Report every line of the listing that contains the word "pour", copying each line in full. Case counts.

☆ ☆ ☆ ☆ ☆ ☆ ☆

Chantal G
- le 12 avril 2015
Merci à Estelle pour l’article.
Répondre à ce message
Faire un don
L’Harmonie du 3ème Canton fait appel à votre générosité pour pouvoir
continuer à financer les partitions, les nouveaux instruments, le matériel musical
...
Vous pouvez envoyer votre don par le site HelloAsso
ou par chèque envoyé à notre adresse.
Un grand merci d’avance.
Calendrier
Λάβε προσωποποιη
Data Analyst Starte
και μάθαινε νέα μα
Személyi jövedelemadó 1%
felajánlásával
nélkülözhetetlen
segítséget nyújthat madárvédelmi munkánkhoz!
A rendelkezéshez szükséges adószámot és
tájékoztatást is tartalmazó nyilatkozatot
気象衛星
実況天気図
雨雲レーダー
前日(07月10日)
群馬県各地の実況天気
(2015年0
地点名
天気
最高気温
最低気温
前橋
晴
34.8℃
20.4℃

☆ ☆ ☆ ☆ ☆ ☆ ☆

- _RESULT OF THIS EXERCISE_:
Merci à Estelle pour l’article.
L’Harmonie du 3ème Canton fait appel à votre générosité pour pouvoir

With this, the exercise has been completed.